I've lived in a bubble for a very long time. The kind of bubble that has sheltered me from the reality of life, from the reality of my own human nature. There are days where I wish I could climb back in the bubble, the days where I wish I'd taken the "blue pill." On those days, (And there have been many of them recently, just ask my boyfriend.) I feel angry. Really, really angry. I feel angry that I now have to deal with the fact that many of the beliefs I was raised with and that I've acquired for myself over the last 32 years are complete shite. Angry that I was raised in a cult. (What was my mother thinking?) Angry that my dad didn't intervene. (What was he thinking?) Angry that I wasn't smart enough to snap out of it sooner. (What was I thinking?)

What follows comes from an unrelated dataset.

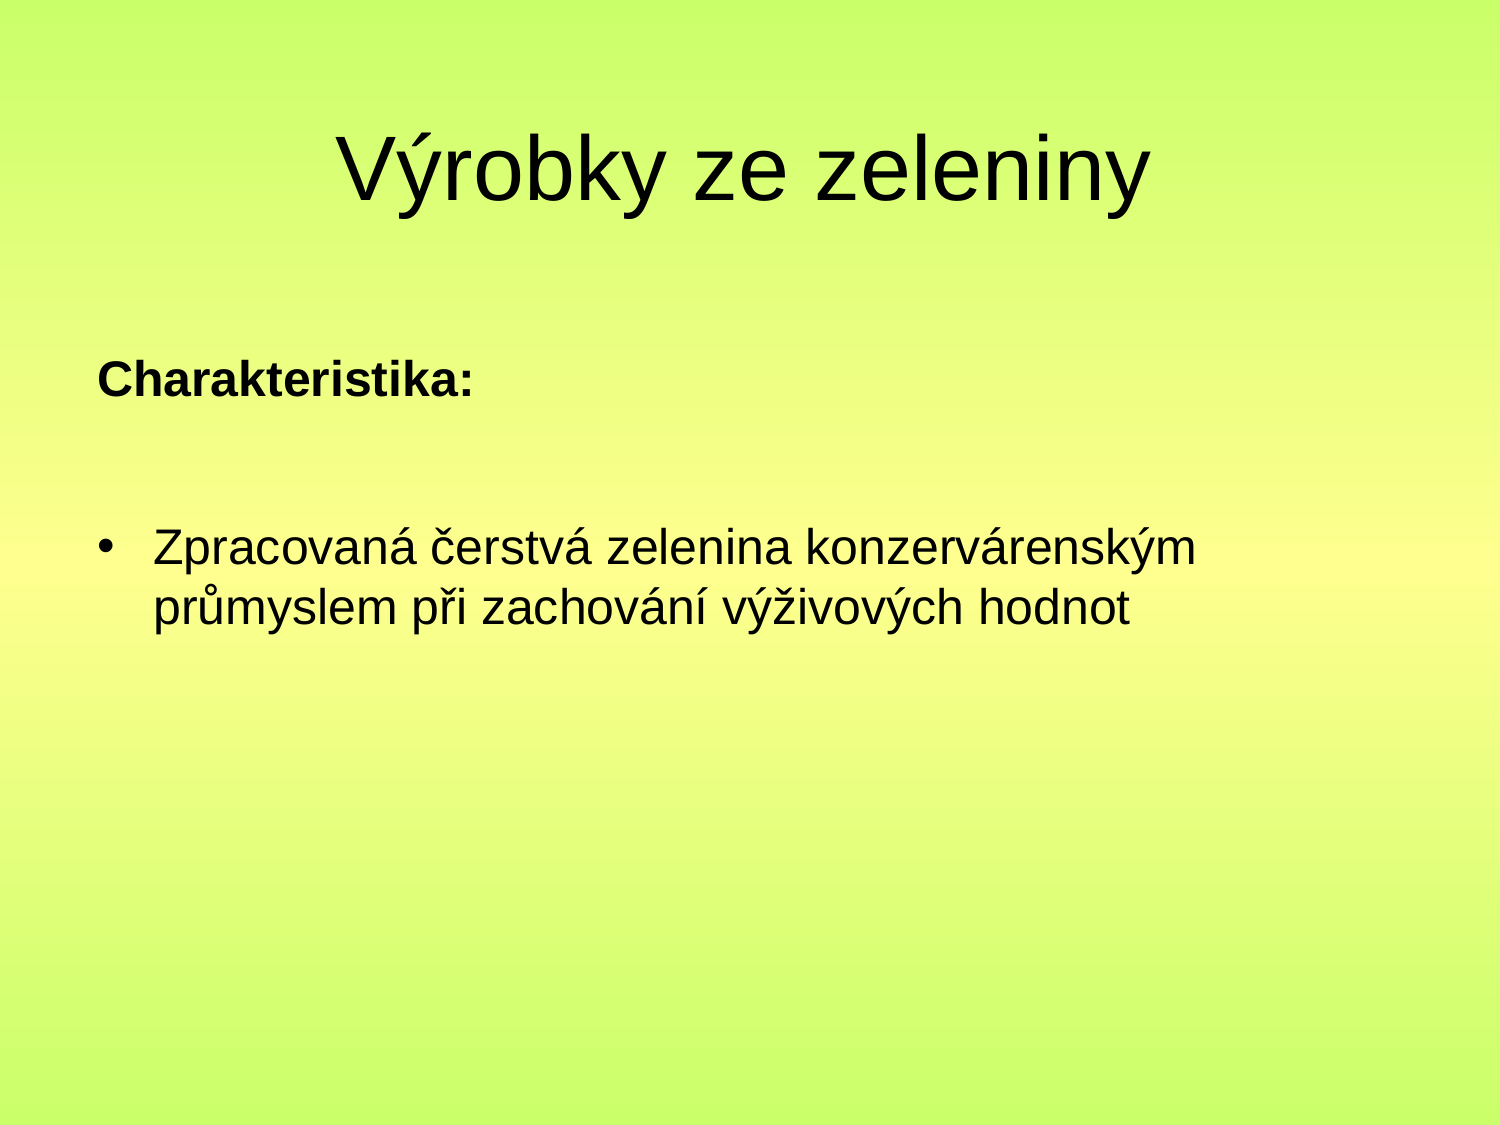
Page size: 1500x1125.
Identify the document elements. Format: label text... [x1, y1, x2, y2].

list Charakteristika: Zpracovaná čerstvá zelenina konzervárenským průmyslem při zachování výživových hodnot [82, 246, 1418, 950]
title Výrobky ze zeleniny [70, 46, 1418, 282]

Most of all, I'm angry that the story I've weaved for myself around my experiences may not be accurate. I can now see my past as a very different beast. I journaled recently about connecting with my father's sister attempting to get some background on my father and what he was like as a child, considering he's always been a bit of an enigma. He's the stereotypical emotionally closed European male. The hard worker, not much of a talker type. So, after that conversation with my aunt I wrote the following. It typifies what it's like on days where I'm acutely aware of being out of the bubble.
"So, now I wonder what’s true. I get bits of information and try to piece together a story about my parents' life, my life. But who knows what really happened? I don’t think I’ll ever know. It’s weird. You can build your whole life on false information. Make major life decisions based on untruth. You can weave this whole elaborate story and it becomes real in your mind. But it can be complete crap. How many stories do we tell ourselves each day? How often are we validating beliefs that aren’t true? What if it’s all a lie? Where do we go from there? Where do I go from here?"
And so it is for me these days. Today is one of those days. It's raining and I'm angry and I'm filled with grief. And I wonder about what I know. And my father's voice pops into my head. My father, the non-emoting, non-verbal parent, once said one of the wisest things I think I've heard anyone say: "All I know is that I'm here." Thanks Dad.